The term “world music” was coined in the 1960′s at Wesleyan University by ethnomusicologist Robert E. Brown.Robert E. Brown, who passed away in 2005, was one of the first students to receive a Ph.D. in ethnomusicology from University of California Los Angeles. He was appointed assistant professor in Wesleyan’s Music Department in 1961 and joined the tenured ranks of the faculty in 1966. He introduced Carnatic (South Indian) music to Wesleyan.

Brown wrote that he: “… invented the term ‘world music’ … to avoid using … ‘ethnomusicology’ for a new graduate program we were cooking up, and to emphasize music and music performance as the core of the program, as opposed to musicological research.” (Robert Brown, letter to the editor, “His fault,” Folk Roots (208 Oct. 2000), 1-2.).

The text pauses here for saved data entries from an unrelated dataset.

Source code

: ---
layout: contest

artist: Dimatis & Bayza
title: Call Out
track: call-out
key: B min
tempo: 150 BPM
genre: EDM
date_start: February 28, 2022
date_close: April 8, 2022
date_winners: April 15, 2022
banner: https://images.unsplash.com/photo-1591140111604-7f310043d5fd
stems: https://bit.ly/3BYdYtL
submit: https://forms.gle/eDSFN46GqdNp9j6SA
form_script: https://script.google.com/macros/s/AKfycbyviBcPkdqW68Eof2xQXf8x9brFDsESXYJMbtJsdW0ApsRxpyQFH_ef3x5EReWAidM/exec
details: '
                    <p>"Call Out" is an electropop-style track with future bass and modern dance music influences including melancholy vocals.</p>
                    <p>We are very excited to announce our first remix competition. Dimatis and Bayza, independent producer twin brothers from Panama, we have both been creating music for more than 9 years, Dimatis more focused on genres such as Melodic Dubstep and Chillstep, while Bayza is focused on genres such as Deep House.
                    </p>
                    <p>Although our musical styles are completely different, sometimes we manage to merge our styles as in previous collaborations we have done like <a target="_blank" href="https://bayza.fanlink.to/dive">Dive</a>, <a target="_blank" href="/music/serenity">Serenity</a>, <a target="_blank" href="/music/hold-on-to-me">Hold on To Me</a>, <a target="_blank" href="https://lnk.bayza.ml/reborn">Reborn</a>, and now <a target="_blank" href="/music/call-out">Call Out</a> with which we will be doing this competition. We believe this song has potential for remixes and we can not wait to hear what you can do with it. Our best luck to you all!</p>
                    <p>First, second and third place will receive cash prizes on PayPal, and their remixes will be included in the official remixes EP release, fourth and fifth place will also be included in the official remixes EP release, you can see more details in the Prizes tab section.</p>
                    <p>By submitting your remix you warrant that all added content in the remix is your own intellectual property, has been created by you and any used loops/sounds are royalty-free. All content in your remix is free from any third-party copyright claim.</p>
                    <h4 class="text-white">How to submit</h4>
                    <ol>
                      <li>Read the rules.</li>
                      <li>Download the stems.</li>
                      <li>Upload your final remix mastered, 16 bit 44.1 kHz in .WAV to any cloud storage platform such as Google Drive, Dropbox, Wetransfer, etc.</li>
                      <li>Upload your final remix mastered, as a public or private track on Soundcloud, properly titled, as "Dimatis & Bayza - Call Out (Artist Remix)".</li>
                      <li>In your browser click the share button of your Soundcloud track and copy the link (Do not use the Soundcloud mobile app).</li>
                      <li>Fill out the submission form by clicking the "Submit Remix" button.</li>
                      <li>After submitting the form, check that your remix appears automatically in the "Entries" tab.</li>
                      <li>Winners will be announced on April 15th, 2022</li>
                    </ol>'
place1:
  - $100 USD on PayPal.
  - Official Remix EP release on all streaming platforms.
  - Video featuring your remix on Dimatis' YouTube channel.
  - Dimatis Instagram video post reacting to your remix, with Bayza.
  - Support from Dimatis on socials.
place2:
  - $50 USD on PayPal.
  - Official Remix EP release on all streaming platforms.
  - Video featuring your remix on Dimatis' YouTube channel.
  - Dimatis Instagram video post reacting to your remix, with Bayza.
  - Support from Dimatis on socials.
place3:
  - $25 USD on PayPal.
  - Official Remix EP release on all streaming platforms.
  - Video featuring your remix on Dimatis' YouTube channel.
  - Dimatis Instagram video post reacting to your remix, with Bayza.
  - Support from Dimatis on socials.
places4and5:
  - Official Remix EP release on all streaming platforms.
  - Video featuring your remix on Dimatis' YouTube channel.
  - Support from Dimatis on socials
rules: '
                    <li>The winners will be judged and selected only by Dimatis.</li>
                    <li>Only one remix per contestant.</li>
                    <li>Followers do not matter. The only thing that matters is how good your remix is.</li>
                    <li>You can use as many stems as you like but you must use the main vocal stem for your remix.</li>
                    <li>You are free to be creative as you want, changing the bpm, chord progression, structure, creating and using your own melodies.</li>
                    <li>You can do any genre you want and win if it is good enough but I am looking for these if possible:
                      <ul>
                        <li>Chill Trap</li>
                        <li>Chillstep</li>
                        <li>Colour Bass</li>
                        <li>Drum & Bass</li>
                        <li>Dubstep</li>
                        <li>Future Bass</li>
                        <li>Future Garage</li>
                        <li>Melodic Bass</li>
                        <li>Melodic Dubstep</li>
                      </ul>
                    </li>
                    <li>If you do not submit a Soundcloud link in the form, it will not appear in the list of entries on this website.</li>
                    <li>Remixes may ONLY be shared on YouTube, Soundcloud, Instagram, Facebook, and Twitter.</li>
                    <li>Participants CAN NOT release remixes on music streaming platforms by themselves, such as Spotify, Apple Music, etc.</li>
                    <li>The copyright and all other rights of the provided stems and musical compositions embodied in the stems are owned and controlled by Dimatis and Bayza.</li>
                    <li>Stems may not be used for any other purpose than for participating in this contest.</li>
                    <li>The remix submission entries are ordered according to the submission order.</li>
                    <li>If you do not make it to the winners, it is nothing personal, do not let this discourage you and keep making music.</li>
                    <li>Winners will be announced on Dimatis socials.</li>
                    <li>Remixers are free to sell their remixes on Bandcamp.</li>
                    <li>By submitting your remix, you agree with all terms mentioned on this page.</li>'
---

I also had Paul Simon to thank as he championed world music in exciting, innovative ways.  Simon’s relationship with world music began with  Bridge Over Troubled Water, which featured an Andean song called el Condor Pasa.  Then in 1972, when his first solo album Paul Simon was released he created the reggae influenced hit, “Mother and Child Reunion”. He continued on that path by adding layers, textures and world music influences by recording much of Graceland in South Africa.

Paul Simon continued to imbue world music cultures into his music, for example he moved on to the music of Brazil with The Rhythm of the Saints recording.

Another famous Wesleyan graduate, John Perry Barlow has worked with Gilberto Gil, Brazil’s Minister of Culture to create an online music archive to catalog all the music of Brazil. It is an open source initiative that I heartily embrace as it will make all the music available for free download.